Kemarin (16/11/2019) apoymadura
mewawancarai Sertu M.S. Arifin di Yogyakarta via telepon. Beliau adalah seorang
tentara dan owner Komunitas Therapy Ramuan Banyuurip di Yogyakarta. Cabang dari
komunitas ini ada di beberapa kota besar di Indonesia, bahkan ada juga
cabangnya di luar negeri.
“Ada salah satu solusi murah dan
layanan gratis bagi penderita diabetes yang diberikan oleh Komunitas Therapy
Ramuan Banyuurip,” ujar lelaki perkasa kelahiran Pasongsongan-Sumenep. “Silakan
menghubungi nomer HP saya di 087738553355. Semua penyakit ada obatnya. Tidak
ada penyakit yang tidak bisa disembuhkan. Yakinlah, bahwa Allah SWT akan
menolong umat-Nya yang mau berikhtiar untuk sembuh.”
M.S. Arifin menambahkan, bahwa
pengobatan yang diberikan pada pasien adalah ramuan herbal. Tidak ada zat-zat
kimia berbahaya. Semua aman dan terdaftar di Dinkes (Dinas Kesehatan).

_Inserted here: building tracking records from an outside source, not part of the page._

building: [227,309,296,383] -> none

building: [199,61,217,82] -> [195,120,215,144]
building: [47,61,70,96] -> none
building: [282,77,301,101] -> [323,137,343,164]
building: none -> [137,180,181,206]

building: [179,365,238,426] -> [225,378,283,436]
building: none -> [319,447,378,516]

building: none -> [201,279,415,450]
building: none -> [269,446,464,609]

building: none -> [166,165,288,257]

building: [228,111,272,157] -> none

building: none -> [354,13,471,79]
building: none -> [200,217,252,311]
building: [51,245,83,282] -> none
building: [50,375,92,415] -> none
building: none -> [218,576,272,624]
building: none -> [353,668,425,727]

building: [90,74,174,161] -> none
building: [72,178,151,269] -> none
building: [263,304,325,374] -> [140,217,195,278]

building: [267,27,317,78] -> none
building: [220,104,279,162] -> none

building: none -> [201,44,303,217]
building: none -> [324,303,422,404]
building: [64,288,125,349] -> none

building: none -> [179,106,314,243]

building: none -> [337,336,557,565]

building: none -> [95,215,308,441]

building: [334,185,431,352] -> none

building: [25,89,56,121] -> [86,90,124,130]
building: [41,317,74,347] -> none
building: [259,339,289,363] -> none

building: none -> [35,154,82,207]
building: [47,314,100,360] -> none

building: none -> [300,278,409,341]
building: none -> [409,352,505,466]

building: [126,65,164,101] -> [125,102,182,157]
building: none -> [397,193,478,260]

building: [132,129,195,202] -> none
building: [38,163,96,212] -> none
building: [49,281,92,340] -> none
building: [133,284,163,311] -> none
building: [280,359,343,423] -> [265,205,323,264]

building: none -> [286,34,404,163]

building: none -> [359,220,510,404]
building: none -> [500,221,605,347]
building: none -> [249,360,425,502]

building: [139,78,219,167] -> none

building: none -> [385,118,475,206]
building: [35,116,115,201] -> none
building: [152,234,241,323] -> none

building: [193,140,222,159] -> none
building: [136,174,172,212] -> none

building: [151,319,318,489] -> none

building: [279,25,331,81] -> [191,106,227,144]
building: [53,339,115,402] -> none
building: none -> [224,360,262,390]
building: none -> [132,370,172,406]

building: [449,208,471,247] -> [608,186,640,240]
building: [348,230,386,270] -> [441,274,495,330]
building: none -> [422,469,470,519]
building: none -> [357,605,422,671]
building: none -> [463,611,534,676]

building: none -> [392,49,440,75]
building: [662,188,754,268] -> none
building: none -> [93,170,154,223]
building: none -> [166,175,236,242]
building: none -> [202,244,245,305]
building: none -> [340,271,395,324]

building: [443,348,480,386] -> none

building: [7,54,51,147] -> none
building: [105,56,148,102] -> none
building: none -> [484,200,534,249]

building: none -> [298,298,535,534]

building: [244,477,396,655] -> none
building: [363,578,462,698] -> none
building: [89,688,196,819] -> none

Ramuannya terbukti manjur untuk mengobati segala macam penyakit kronis lainnya.
Salah satunya adalah penyakit kencing manis.
“Di komunitas kami dalam
melakukan terapi terhadap pasien, yaitu melalui terapi oles, kompres, tetes,
dan kumur,” ujar lelaki dermawan ini yang hanya tamatan SMPN 1 Pasongsongan
Kabupaten Sumenep.
Dalam penjelasannya, terapi oles
bermanfaat untuk melunakkan otot kaku, mengeringkan gatal-gatal, menyembuhkan
luka lama dan luka baru. Terapi kompres berfungsi untuk menutup luka lama dan
baru, mengempeskan benjolan dan pembengkakan. Terapi tetes berfaedah untuk
membuka syaraf dan segala macam bentuk
penyakit penyumbatan. Terapi kumur berkhasiat untuk mengeluarkan kolesterol,
kadar gula, asam, kelenjar, toksin, nikotin, virus dan lain-lain.
“Sengaja di Komunitas Banyuurip
kami memasang slogan: Alternatif bagi pasien yang takut operasi. Kalau bukan
lewat operasi bisa sembuh, kenapa Anda tidak mencobanya,” pungkasnya meniscaya.